==== Listed entries ====

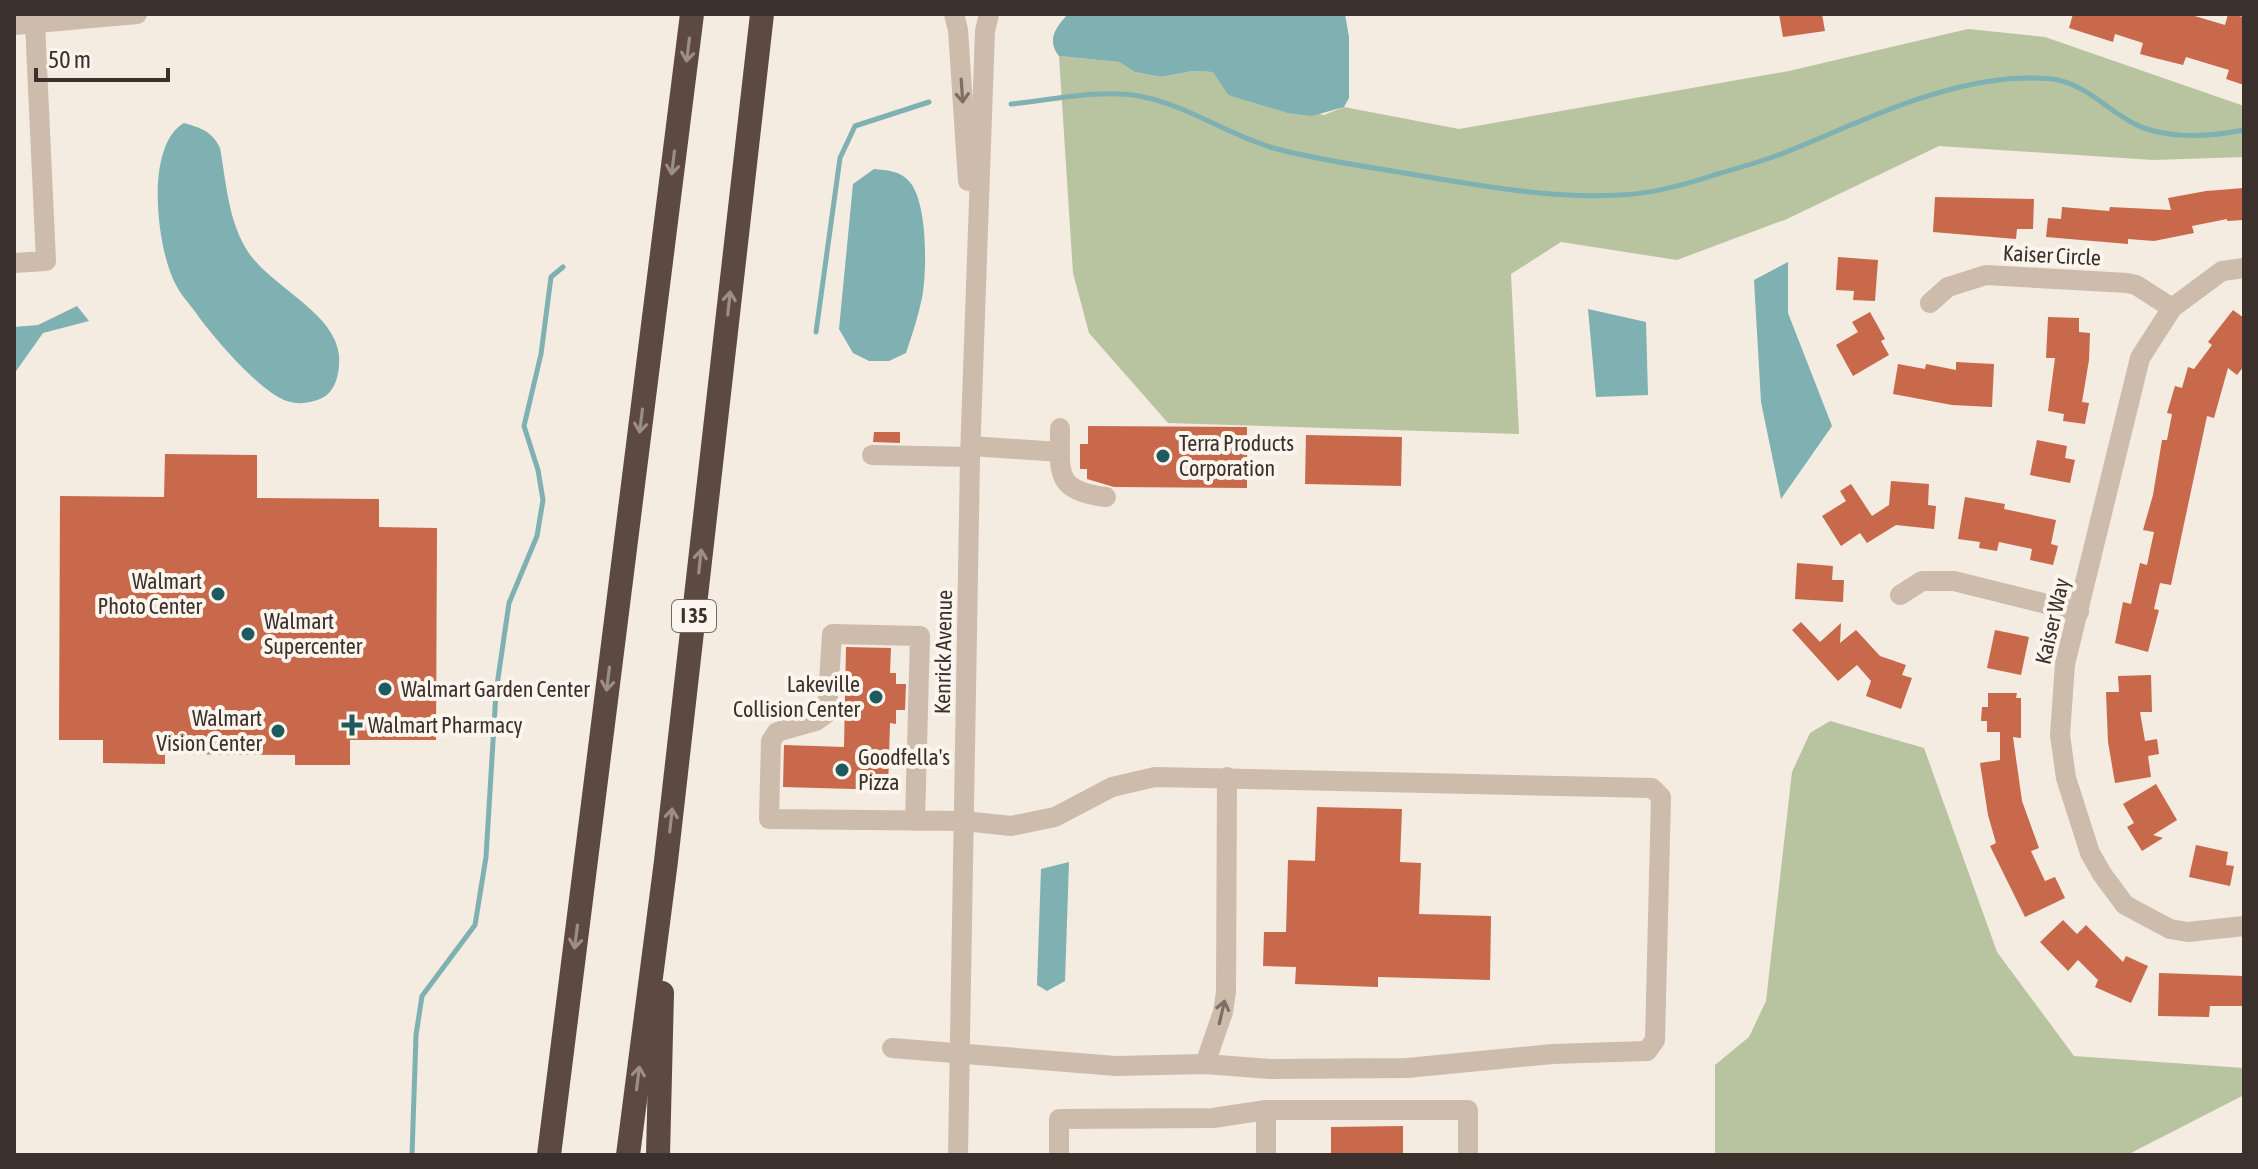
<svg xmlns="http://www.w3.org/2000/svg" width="2258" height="1169" viewBox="0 0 2258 1169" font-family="'Asap Condensed',sans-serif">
	<rect width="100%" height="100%" fill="#f4ebe1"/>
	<!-- green -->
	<g fill="#b8c4a0">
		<polygon points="1968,29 2045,37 2244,106 2244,157 2153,160 1939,146 1787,219 1677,260 1561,242 1511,274 1519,434 1168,423 1089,333 1073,273 1059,56 1119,62 1135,72 1161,77 1193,71 1214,72 1228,95 1324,115 1344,107 1459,129 1789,71"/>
		<polygon points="1830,721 1924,748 1997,952 2074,1056 2244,1068 2244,1095 2127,1155 1715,1155 1715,1065 1749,1037 1766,1001 1792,772 1810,733"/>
	</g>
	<!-- water -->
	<g fill="#7fb0b2">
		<path d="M1068,14H1345L1349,37V98L1344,107L1312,116L1288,113L1228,95L1213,72L1193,71L1161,77L1135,72L1119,62L1059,56C1046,40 1056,27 1068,14Z"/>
		<path d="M184,123C201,128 212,131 220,148C226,181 228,217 245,247C266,285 334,310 339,355C340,370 337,391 322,398C311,403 298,405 287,401C260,392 213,337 196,313C189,303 180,294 175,283C157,248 144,146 184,123Z"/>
		<path d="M874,169C887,170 900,171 909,181C928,202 927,271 922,298C918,317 912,335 906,353L889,361H869L853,353L839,329L853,184Z"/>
		<polygon points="1788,262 1788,313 1832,426 1781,499 1761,402 1754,280"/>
		<polygon points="77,306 89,321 43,333 14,374 14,327 38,325"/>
		<polygon points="1588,309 1646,322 1648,395 1596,397"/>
		<polygon points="1069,862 1065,981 1047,991 1037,985 1041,869"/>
	</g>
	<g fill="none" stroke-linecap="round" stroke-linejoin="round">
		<!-- stream -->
		<g stroke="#7fb0b2" stroke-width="5">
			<path d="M1011,104C1052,100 1099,89 1139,96C1188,105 1229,136 1277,149C1323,161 1370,167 1416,175C1483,186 1552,199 1620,195C1652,194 1684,185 1714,175C1735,169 1756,163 1776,156C1851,127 1925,87 2007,79C2022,78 2044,77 2058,80C2086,86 2107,109 2131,122C2163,140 2209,137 2244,130"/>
			<polyline points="816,332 840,158 855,126 929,102"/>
			<polyline points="412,1155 416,1035 422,996 475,925 486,857 496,692 509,603 537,536 543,500 538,470 524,426 541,354 551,277 563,267"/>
		</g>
	</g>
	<!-- building -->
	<g fill="#c8694b">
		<polygon points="1779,14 1822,14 1825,31 1783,37"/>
		<polygon points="2073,14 2188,14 2225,25 2228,14 2244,17 2244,85 2226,79 2229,70 2186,57 2183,65 2155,58 2140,54 2143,43 2115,34 2113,42 2069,28"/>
		<polygon points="2244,188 2244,220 2227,221 2227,219 2192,226 2194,233 2154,241 2128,239 2128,244 2046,237 2048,218 2061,219 2062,207 2109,211 2110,207 2171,210 2168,198 2206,191"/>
		<polygon points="1935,197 2034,199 2033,229 2017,229 2016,239 1933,232"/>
		<polygon points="1838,257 1878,260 1875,301 1853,300 1854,291 1836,290"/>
		<polygon points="2233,310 2244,318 2244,366 2237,375 2228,368 2214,418 2207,416 2171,585 2160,583 2154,609 2159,610 2148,652 2115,643 2123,602 2131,604 2140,563 2147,565 2154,532 2143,530 2153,495 2162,440 2167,440 2172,414 2167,413 2175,386 2182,388 2188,367 2194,369 2212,345 2208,342"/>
		<polygon points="1870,312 1885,339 1881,341 1889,355 1853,376 1836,345 1858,332 1852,322"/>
		<polygon points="2048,317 2079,318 2079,332 2090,333 2089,360 2082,402 2089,403 2085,424 2063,421 2064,414 2048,411 2055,358 2046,358"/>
		<polygon points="1956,362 1994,364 1992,407 1952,405 1893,394 1898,364 1925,369 1926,364 1956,370"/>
		<polygon points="1088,426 1247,427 1247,488 1114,487 1087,479 1087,469 1080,469 1080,444 1088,444"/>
		<polygon points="874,432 900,432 900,443 873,442"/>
		<polygon points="1306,435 1402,437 1401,486 1305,484"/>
		<polygon points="2037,440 2067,446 2065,458 2075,460 2070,483 2030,475"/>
		<polygon points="165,454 257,455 257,498 379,499 379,527 437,528 436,740 350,740 350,765 295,765 295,755 165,754 165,764 103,763 103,740 59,740 60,496 164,497"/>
		<polygon points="1891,481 1929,484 1928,505 1936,506 1934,529 1896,525 1867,543 1860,533 1841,546 1822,516 1846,501 1840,491 1851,484 1872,516 1889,505"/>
		<polygon points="1965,497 2005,504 2004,509 2056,520 2051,544 2058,546 2053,565 2030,560 2032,549 1999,542 1997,551 1979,548 1980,542 1958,539"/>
		<polygon points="1797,563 1833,566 1832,580 1844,580 1843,602 1795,599"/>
		<polygon points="1801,622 1820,642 1841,623 1840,643 1856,630 1880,656 1906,665 1902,675 1912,678 1901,709 1866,696 1871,681 1857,665 1838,681 1792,630"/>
		<polygon points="1995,630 2029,637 2021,675 1987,668"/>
		<polygon points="846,647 891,648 890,673 896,673 896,684 906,684 905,710 896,710 896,724 890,723 888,790 783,787 784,745 844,747"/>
		<polygon points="2151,675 2152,712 2140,712 2145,741 2157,739 2159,754 2148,756 2151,777 2115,783 2108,742 2106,692 2119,692 2118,676"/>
		<polygon points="1988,693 2017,693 2016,698 2021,698 2021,738 2013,737 2022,801 2039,848 2031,851 2045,881 2055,877 2065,898 2025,917 1990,846 1996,843 1988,815 1980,763 2000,760 2000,732 1987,732 1987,721 1981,721 1982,707 1988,707"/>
		<polygon points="2156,784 2177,820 2153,835 2163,838 2142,851 2127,827 2134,823 2123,804"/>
		<polygon points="1317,807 1402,809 1400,862 1421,863 1419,914 1491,916 1490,980 1378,977 1378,987 1295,984 1296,967 1263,966 1264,932 1286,932 1288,860 1315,861"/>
		<polygon points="2196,845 2228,852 2226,865 2234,866 2230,886 2189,877"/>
		<polygon points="2063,920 2077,934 2086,925 2123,962 2126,956 2148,966 2131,1003 2095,987 2098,980 2078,960 2068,971 2040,942"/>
		<polygon points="2159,973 2244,976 2244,1006 2210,1006 2209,1017 2158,1016"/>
		<polygon points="1403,1126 1403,1155 1331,1155 1331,1127"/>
	</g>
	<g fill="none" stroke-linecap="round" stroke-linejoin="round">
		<!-- minor -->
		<g stroke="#cdbbac" stroke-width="20">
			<polyline points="954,14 958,30 968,181"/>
			<polyline points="14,25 137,14"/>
			<polyline points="14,263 46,261 35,23"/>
			<polyline points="2244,268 2222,271 2172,308 2140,358 2065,664 2060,735 2066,778 2090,853 2102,874 2125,905 2170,929 2188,932 2244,926"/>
			<polyline points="1930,303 1948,287 1986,275 2127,283 2136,285 2172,308"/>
			<path d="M1060,428C1060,474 1054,490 1106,497"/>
			<polyline points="971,446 1060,452"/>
			<polyline points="872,455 970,457"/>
			<polyline points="1900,595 1922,581 1954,581 2079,612"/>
			<polyline points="892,1048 1116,1066 1205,1064 1270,1069 1407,1068 1552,1054 1647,1051 1655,1040 1661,797 1652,788 1155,777 1112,787 1055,817 1011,826 964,821 769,819 771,741 777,732 816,721 827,713 832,634 920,636 915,821"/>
			<polyline points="1205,1064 1223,1012 1226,992 1227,777"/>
			<polyline points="958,1155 970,457 985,31 989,14"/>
			<polyline points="1059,1155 1059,1119 1213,1118 1266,1110 1468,1110 1468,1155"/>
			<polyline points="1266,1155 1266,1110"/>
		</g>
		<!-- highway -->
		<g stroke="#5c4a42" stroke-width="24">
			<polyline points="549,1155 692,14"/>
			<polyline points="628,1155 666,861 762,14"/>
			<polyline points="658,1155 662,993"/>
		</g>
	</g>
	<!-- one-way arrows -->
	<defs><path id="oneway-shaft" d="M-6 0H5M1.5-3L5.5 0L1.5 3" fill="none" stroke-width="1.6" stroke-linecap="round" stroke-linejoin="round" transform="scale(2)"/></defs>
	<g stroke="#9c8e87">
		<use href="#oneway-shaft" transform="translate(688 50) rotate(97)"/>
		<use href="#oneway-shaft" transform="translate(673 163) rotate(97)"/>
		<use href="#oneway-shaft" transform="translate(729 303) rotate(-84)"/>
		<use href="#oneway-shaft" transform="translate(641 421) rotate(97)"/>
		<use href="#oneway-shaft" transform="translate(700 561) rotate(-84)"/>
		<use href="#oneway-shaft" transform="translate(608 679) rotate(97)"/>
		<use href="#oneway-shaft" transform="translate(671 820) rotate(-84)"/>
		<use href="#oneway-shaft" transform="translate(576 937) rotate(97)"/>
		<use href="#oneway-shaft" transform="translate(638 1078) rotate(-83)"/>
	</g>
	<g stroke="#7d6f65">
		<use href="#oneway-shaft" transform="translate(962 91) rotate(86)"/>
		<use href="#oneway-shaft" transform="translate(1222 1012) rotate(-77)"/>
	</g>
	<!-- markers -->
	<g fill="#1f5a5e" stroke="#fbf5ee" stroke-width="3">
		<circle cx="1163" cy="456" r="8"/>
		<circle cx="218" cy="594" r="8"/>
		<circle cx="248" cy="634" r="8"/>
		<circle cx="385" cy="689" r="8"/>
		<circle cx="876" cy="697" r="8"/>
		<path d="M348 713h8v8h8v8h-8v8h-8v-8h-8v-8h8z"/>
		<circle cx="278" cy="731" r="8"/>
		<circle cx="842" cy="770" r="8"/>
	</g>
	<g text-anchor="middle" stroke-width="8" stroke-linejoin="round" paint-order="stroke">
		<!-- shield labels -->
		<rect fill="#fbf5ee" stroke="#756b66" stroke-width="2" x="672" y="600" width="44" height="32" rx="6"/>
		<g font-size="20" font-weight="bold" fill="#3b302b">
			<text x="694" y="623">I 35</text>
		</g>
		<!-- street labels -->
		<g font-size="22" fill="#3b302b" stroke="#fbf5ee">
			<text transform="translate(2052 255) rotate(3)" y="8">Kaiser Circle</text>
			<text transform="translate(2052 621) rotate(-77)" y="8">Kaiser Way</text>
			<text transform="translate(943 652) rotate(-89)" y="8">Kenrick Avenue</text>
		</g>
		<!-- poi labels -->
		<g font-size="22" fill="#3b302b" stroke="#fbf5ee" text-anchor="start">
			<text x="1179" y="451">Terra Products<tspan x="1179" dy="25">Corporation</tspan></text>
			<text x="202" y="589" text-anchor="end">Walmart<tspan x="202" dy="25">Photo Center</tspan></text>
			<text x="264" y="629">Walmart<tspan x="264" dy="25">Supercenter</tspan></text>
			<text x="860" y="692" text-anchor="end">Lakeville<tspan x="860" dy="25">Collision Center</tspan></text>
			<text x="401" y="697">Walmart Garden Center</text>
			<text x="262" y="726" text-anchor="end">Walmart<tspan x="262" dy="25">Vision Center</tspan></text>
			<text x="368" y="733">Walmart Pharmacy</text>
			<text x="858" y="765">Goodfella's<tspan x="858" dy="25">Pizza</tspan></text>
		</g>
	</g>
	<!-- border -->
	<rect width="2258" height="1169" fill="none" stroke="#3b302b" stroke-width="32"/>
	<!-- scale -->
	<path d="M36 68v12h132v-12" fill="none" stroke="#3b302b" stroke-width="4"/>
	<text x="48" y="68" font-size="24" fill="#3b302b" stroke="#fbf5ee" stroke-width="6" paint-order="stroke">50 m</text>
</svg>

====

▶ _Task to carry out_:
Write out exactly the lines from the line holding "<!-- markers -->" through the last line of the data, and nothing besides those lines.

▶ _Result_:
	<!-- markers -->
	<g fill="#1f5a5e" stroke="#fbf5ee" stroke-width="3">
		<circle cx="1163" cy="456" r="8"/>
		<circle cx="218" cy="594" r="8"/>
		<circle cx="248" cy="634" r="8"/>
		<circle cx="385" cy="689" r="8"/>
		<circle cx="876" cy="697" r="8"/>
		<path d="M348 713h8v8h8v8h-8v8h-8v-8h-8v-8h8z"/>
		<circle cx="278" cy="731" r="8"/>
		<circle cx="842" cy="770" r="8"/>
	</g>
	<g text-anchor="middle" stroke-width="8" stroke-linejoin="round" paint-order="stroke">
		<!-- shield labels -->
		<rect fill="#fbf5ee" stroke="#756b66" stroke-width="2" x="672" y="600" width="44" height="32" rx="6"/>
		<g font-size="20" font-weight="bold" fill="#3b302b">
			<text x="694" y="623">I 35</text>
		</g>
		<!-- street labels -->
		<g font-size="22" fill="#3b302b" stroke="#fbf5ee">
			<text transform="translate(2052 255) rotate(3)" y="8">Kaiser Circle</text>
			<text transform="translate(2052 621) rotate(-77)" y="8">Kaiser Way</text>
			<text transform="translate(943 652) rotate(-89)" y="8">Kenrick Avenue</text>
		</g>
		<!-- poi labels -->
		<g font-size="22" fill="#3b302b" stroke="#fbf5ee" text-anchor="start">
			<text x="1179" y="451">Terra Products<tspan x="1179" dy="25">Corporation</tspan></text>
			<text x="202" y="589" text-anchor="end">Walmart<tspan x="202" dy="25">Photo Center</tspan></text>
			<text x="264" y="629">Walmart<tspan x="264" dy="25">Supercenter</tspan></text>
			<text x="860" y="692" text-anchor="end">Lakeville<tspan x="860" dy="25">Collision Center</tspan></text>
			<text x="401" y="697">Walmart Garden Center</text>
			<text x="262" y="726" text-anchor="end">Walmart<tspan x="262" dy="25">Vision Center</tspan></text>
			<text x="368" y="733">Walmart Pharmacy</text>
			<text x="858" y="765">Goodfella's<tspan x="858" dy="25">Pizza</tspan></text>
		</g>
	</g>
	<!-- border -->
	<rect width="2258" height="1169" fill="none" stroke="#3b302b" stroke-width="32"/>
	<!-- scale -->
	<path d="M36 68v12h132v-12" fill="none" stroke="#3b302b" stroke-width="4"/>
	<text x="48" y="68" font-size="24" fill="#3b302b" stroke="#fbf5ee" stroke-width="6" paint-order="stroke">50 m</text>
</svg>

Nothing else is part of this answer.